Change is afoot in China’s railway industry following the government’s recent announcement of five railway construction projects worth CNY142.4b. Also brewing are a possible reform of China Railway Corp’s (CRC) funding structure, strong order win momentum for Midas’s upstream clients and better-than-expected high-speed train pricing. All this augurs well for Midas.
What’s Our View
We find the potential reform of CRC’s funding structure the most encouraging among the impending developments. CRC’s high debt level has created a bottleneck in the industry, stalling railway construction and disrupting train purchase schedules. In our view, this bottleneck could be resolved by introducing social capital into the industry. After all, the railway industry has the lowest level of marketisation compared with other local industries and we think CRC has the tools, eg, granting land use rights along the railways, to attract social capital participation.

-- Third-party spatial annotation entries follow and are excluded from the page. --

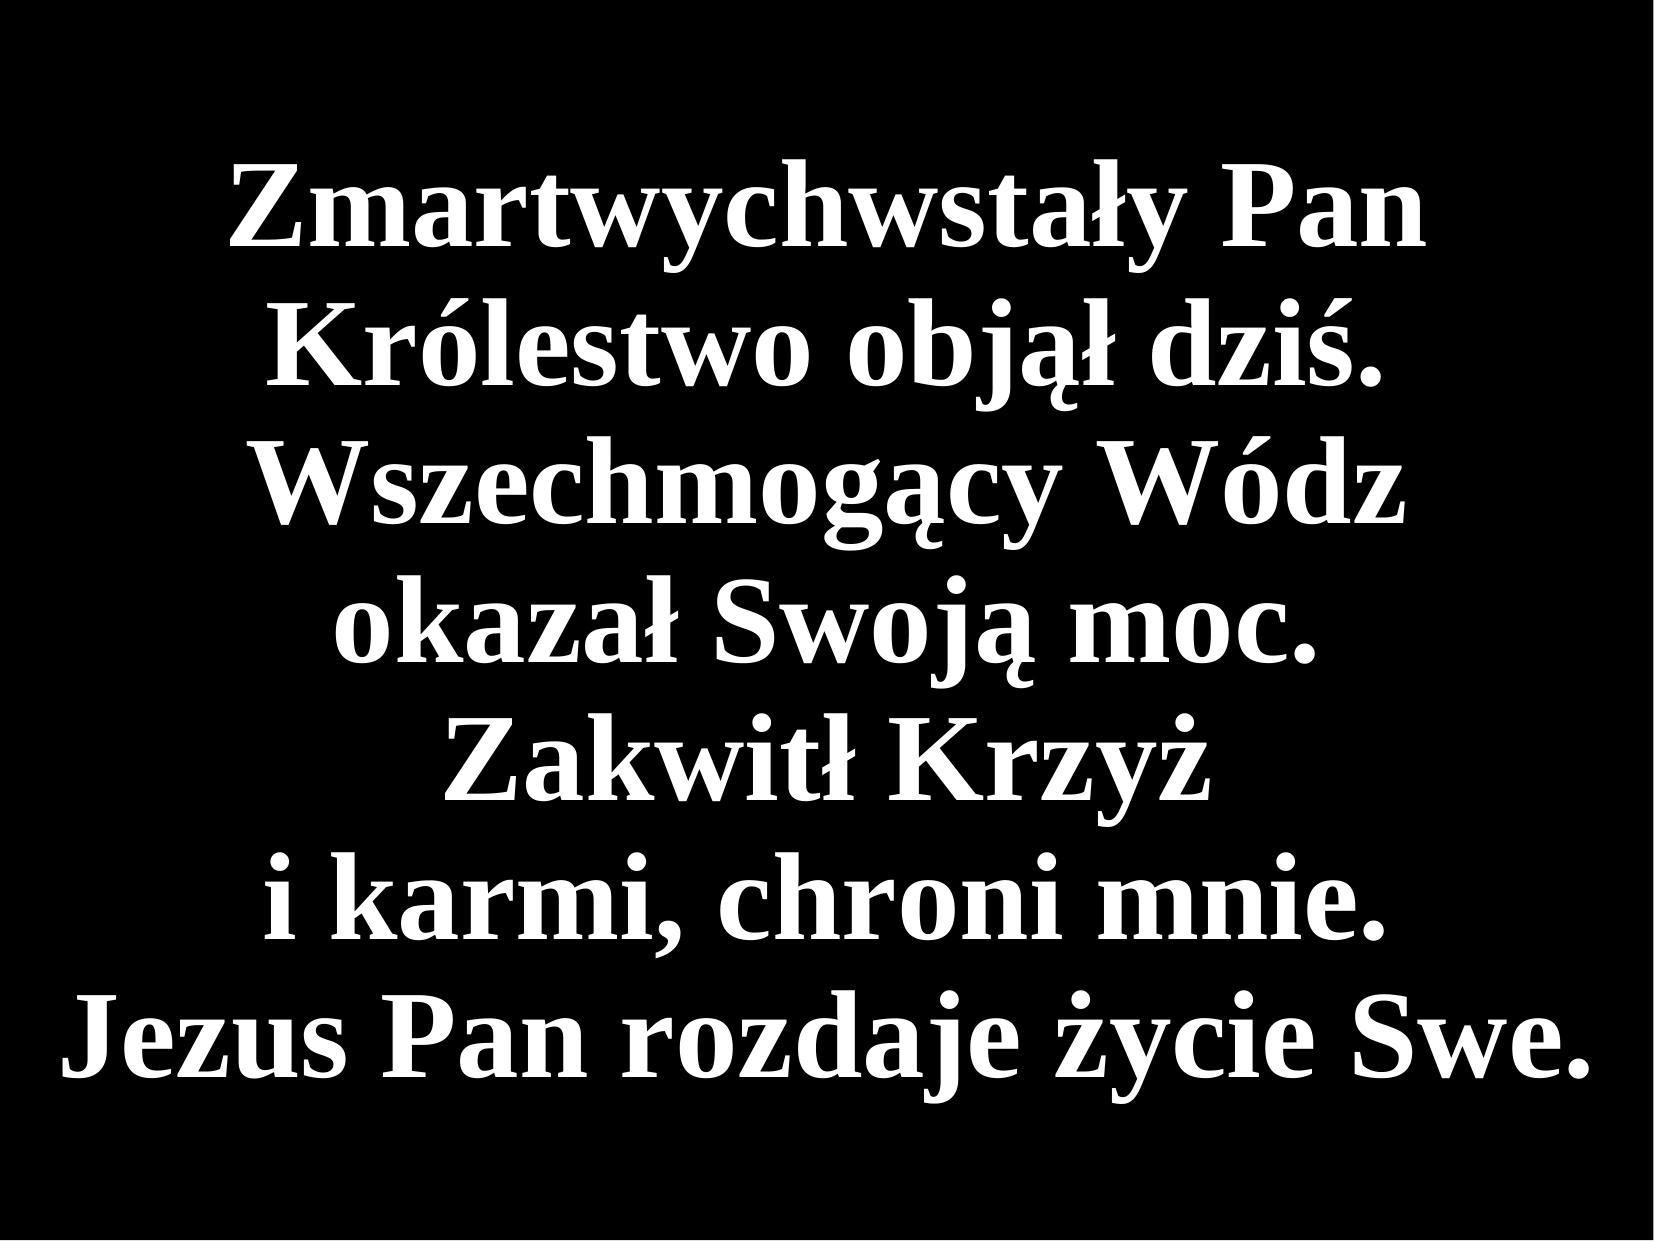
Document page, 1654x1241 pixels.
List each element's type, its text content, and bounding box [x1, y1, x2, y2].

title Zmartwychwstały Pan Królestwo objął dziś. Wszechmogący Wódz okazał Swoją moc. Zakwitł Krzyż i karmi, chroni mnie. Jezus Pan rozdaje życie Swe. [0, 0, 1654, 1241]
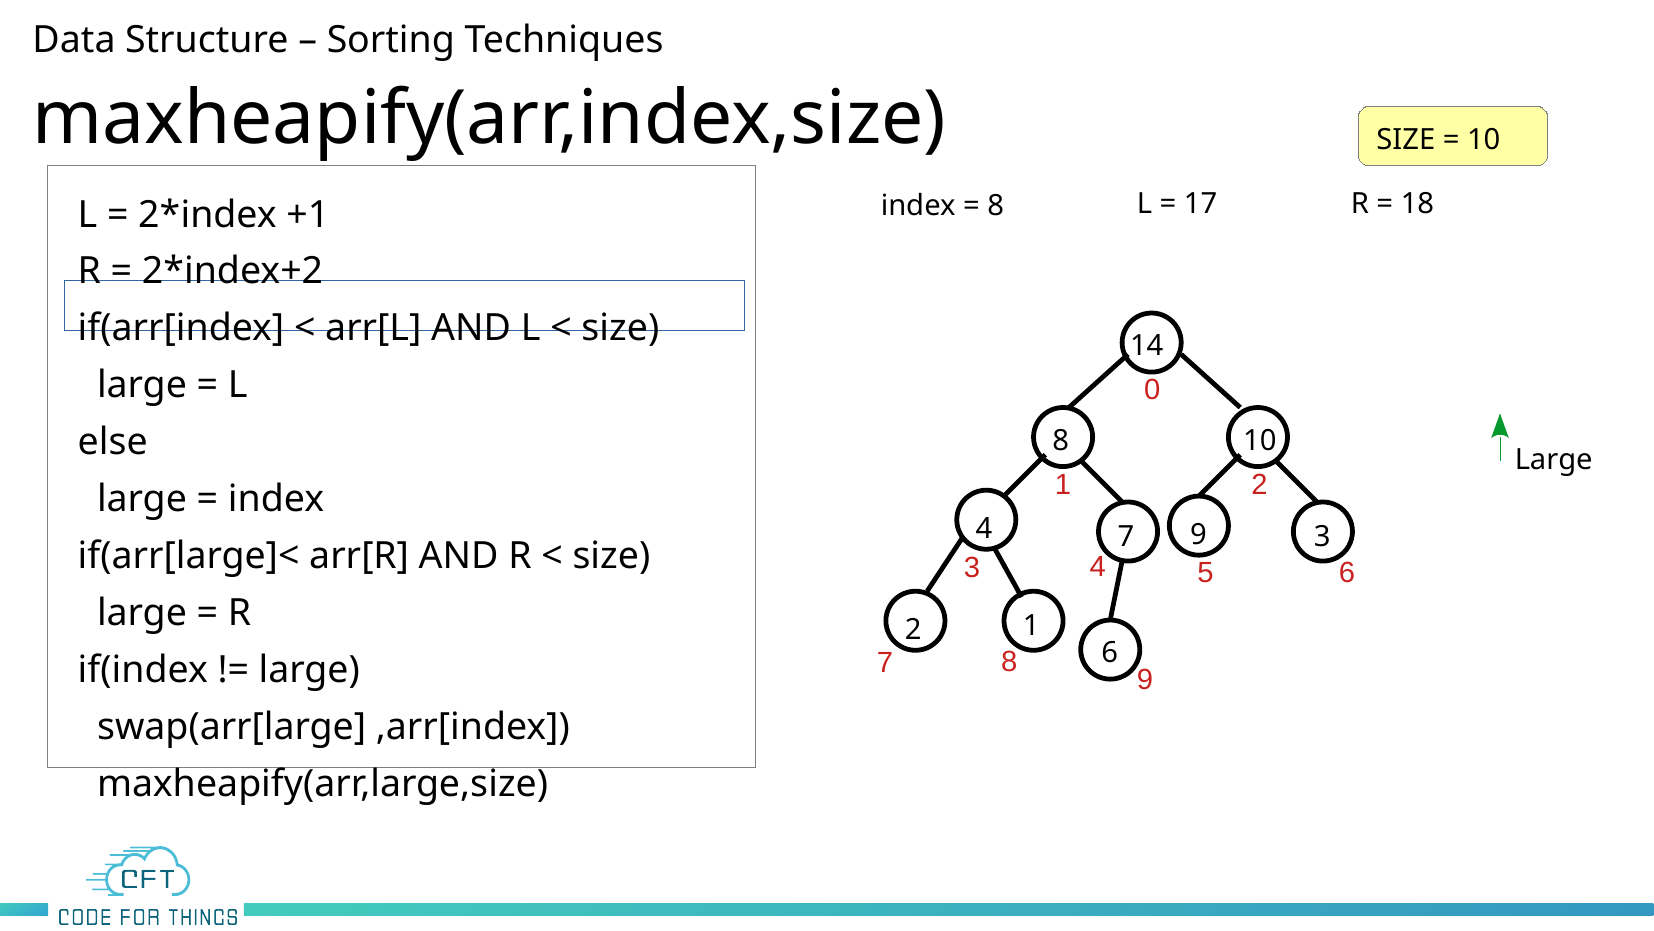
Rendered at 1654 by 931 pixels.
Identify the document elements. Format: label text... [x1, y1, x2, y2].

text_box 14 [1107, 317, 1184, 367]
text_box L = 2*index +1 R = 2*index+2 if(arr[index] < arr[L] AND L < size) large = L else large = index if(arr[large]< arr[R] AND R < size) large = R if(index != large) swap(arr[large] ,arr[index]) maxheapify(arr,large,size) [53, 179, 756, 733]
text_box 0 [1129, 365, 1176, 414]
text_box L = 17 [1086, 175, 1258, 225]
text_box [315, 733, 325, 737]
text_box [939, 602, 946, 639]
text_box 7 [862, 638, 909, 686]
text_box [956, 506, 960, 534]
text_box [1098, 517, 1102, 542]
text_box [1244, 407, 1272, 411]
text_box [1151, 512, 1158, 551]
text_box [1135, 633, 1140, 666]
text_box [1293, 514, 1299, 549]
text_box index = 8 [830, 177, 1075, 227]
text_box R = 18 [1300, 175, 1476, 225]
text_box [1033, 423, 1037, 451]
text_box [1306, 501, 1340, 507]
text_box 8 [986, 638, 1033, 686]
text_box [172, 733, 182, 737]
picture [59, 846, 237, 925]
text_box [1224, 510, 1229, 542]
text_box 3 [949, 543, 955, 552]
text_box 8 [1037, 411, 1105, 461]
text_box [1169, 508, 1175, 543]
text_box [1348, 515, 1353, 548]
text_box 9 [1122, 655, 1168, 704]
text_box [1033, 647, 1048, 651]
text_box 2 [1236, 460, 1283, 509]
text_box [1010, 502, 1016, 538]
text_box 3 [949, 543, 996, 592]
text_box [1057, 602, 1064, 639]
text_box 2 [890, 601, 939, 651]
text_box [47, 166, 756, 768]
text_box 1 [1039, 460, 1086, 509]
text_box [1095, 620, 1126, 624]
title Data Structure – Sorting Techniques maxheapify(arr,index,size) [32, 12, 1184, 166]
text_box [893, 591, 938, 601]
text_box [1111, 501, 1145, 507]
text_box [1307, 557, 1324, 562]
text_box [1093, 674, 1127, 680]
text_box [1023, 591, 1052, 597]
text_box [1003, 605, 1008, 636]
text_box 6 [1086, 624, 1135, 674]
text_box SIZE = 10 [1361, 110, 1542, 160]
text_box [1176, 496, 1221, 506]
text_box [964, 490, 1009, 500]
text_box [885, 605, 890, 636]
text_box 10 [1228, 411, 1296, 461]
text_box 5 [1182, 548, 1229, 597]
text_box [1358, 106, 1548, 166]
text_box 7 [1102, 507, 1151, 557]
text_box [1049, 407, 1077, 411]
text_box 3 [1299, 507, 1348, 557]
text_box [1080, 632, 1086, 667]
text_box [489, 733, 499, 737]
text_box 9 [1175, 506, 1224, 556]
text_box 6 [1324, 548, 1371, 597]
text_box [1136, 312, 1167, 317]
text_box 4 [1074, 542, 1121, 591]
text_box 1 [1008, 597, 1057, 647]
text_box [1121, 557, 1144, 562]
text_box 4 [960, 500, 1010, 550]
text_box Large [1464, 431, 1622, 481]
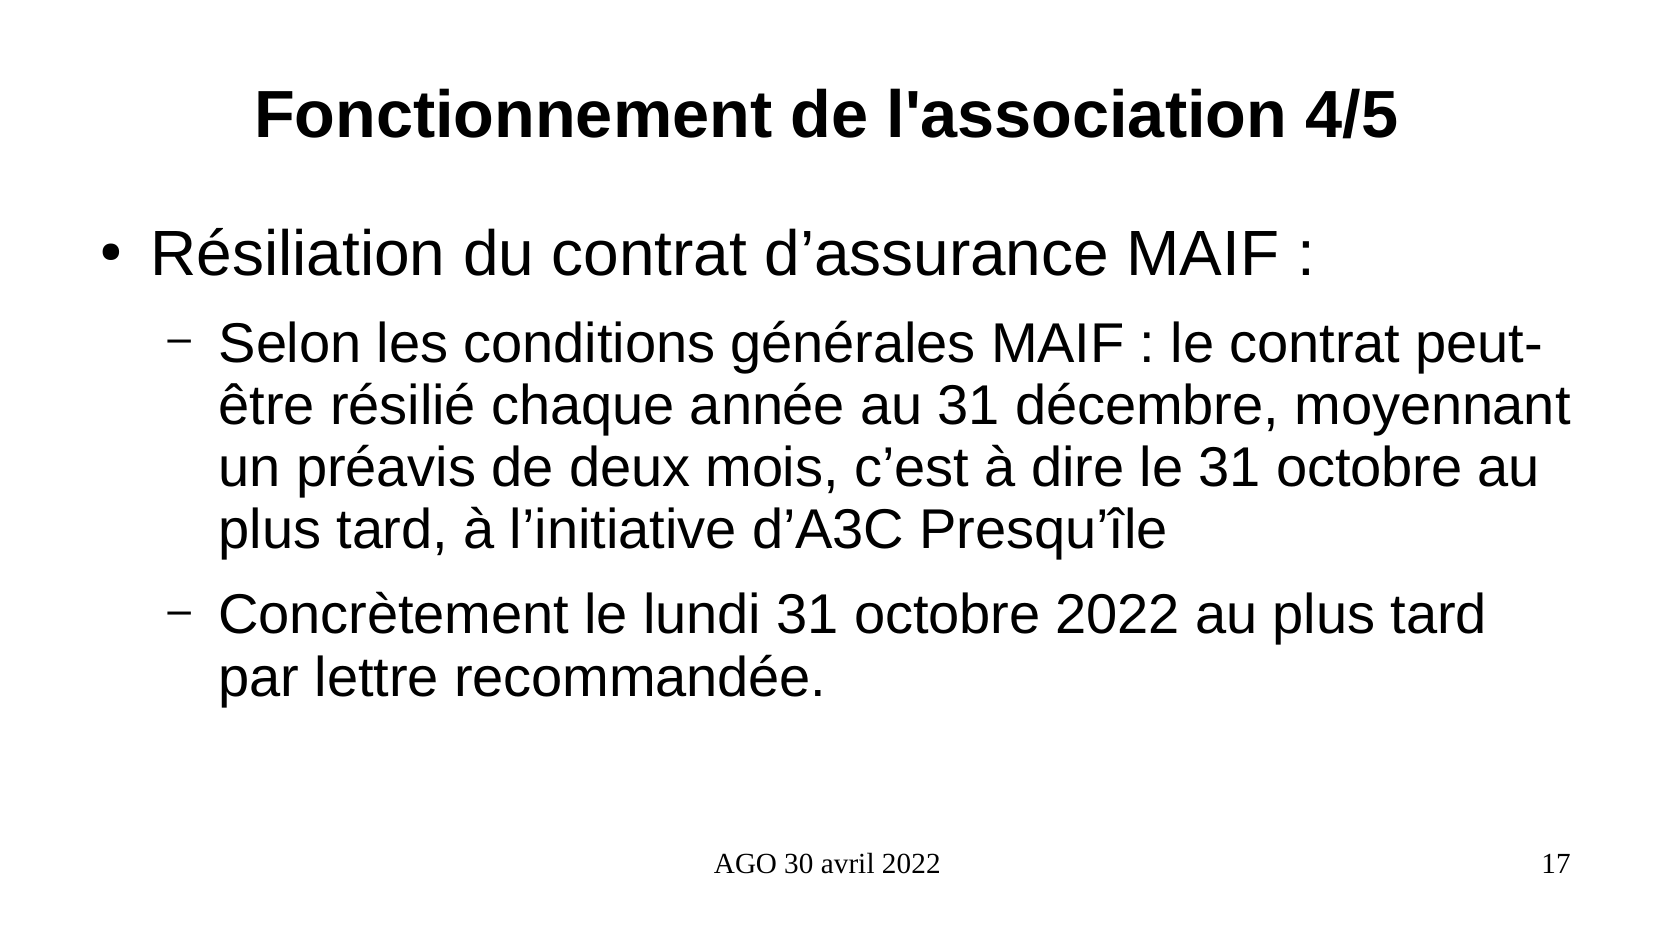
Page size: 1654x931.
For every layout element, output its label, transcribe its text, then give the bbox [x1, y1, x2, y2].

title Fonctionnement de l'association 4/5 [82, 37, 1571, 193]
list Résiliation du contrat d’assurance MAIF : Selon les conditions générales MAIF : le contrat peut-être résilié chaque année au 31 décembre, moyennant un préavis de deux mois, c’est à dire le 31 octobre au plus tard, à l’initiative d’A3C Presqu’île Concrètement le lundi 31 octobre 2022 au plus tard par lettre recommandée. [82, 217, 1571, 758]
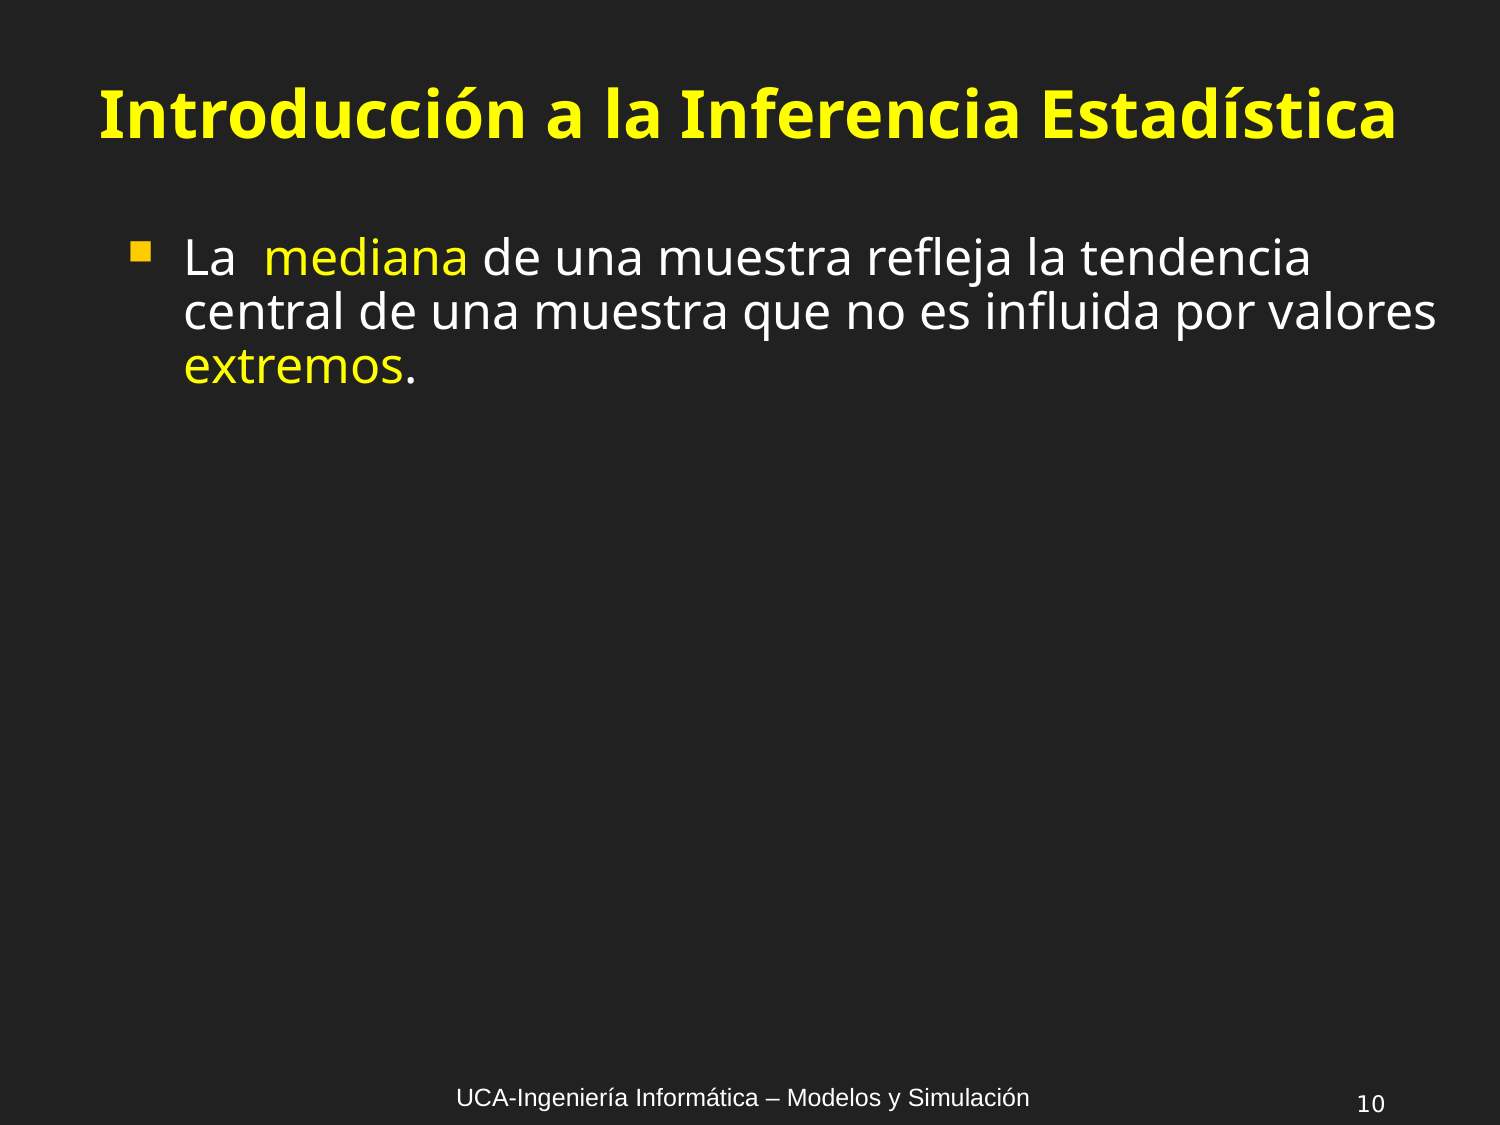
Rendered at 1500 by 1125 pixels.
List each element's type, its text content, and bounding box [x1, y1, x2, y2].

In our view, the recent price weakness (-9.0% in the past three months) offers a good buying opportunity. In our view, Midas presents a compelling earnings turnaround story with EPS CAGR of 73% over FY14E-16E, helped by operating leverage. Maintain BUY and TP of SGD0.75, pegged to 1.5x FY14E P/BV, which conservatively placed it at the lower end of its trading range during the last high-speed rail cycle (FY08-11).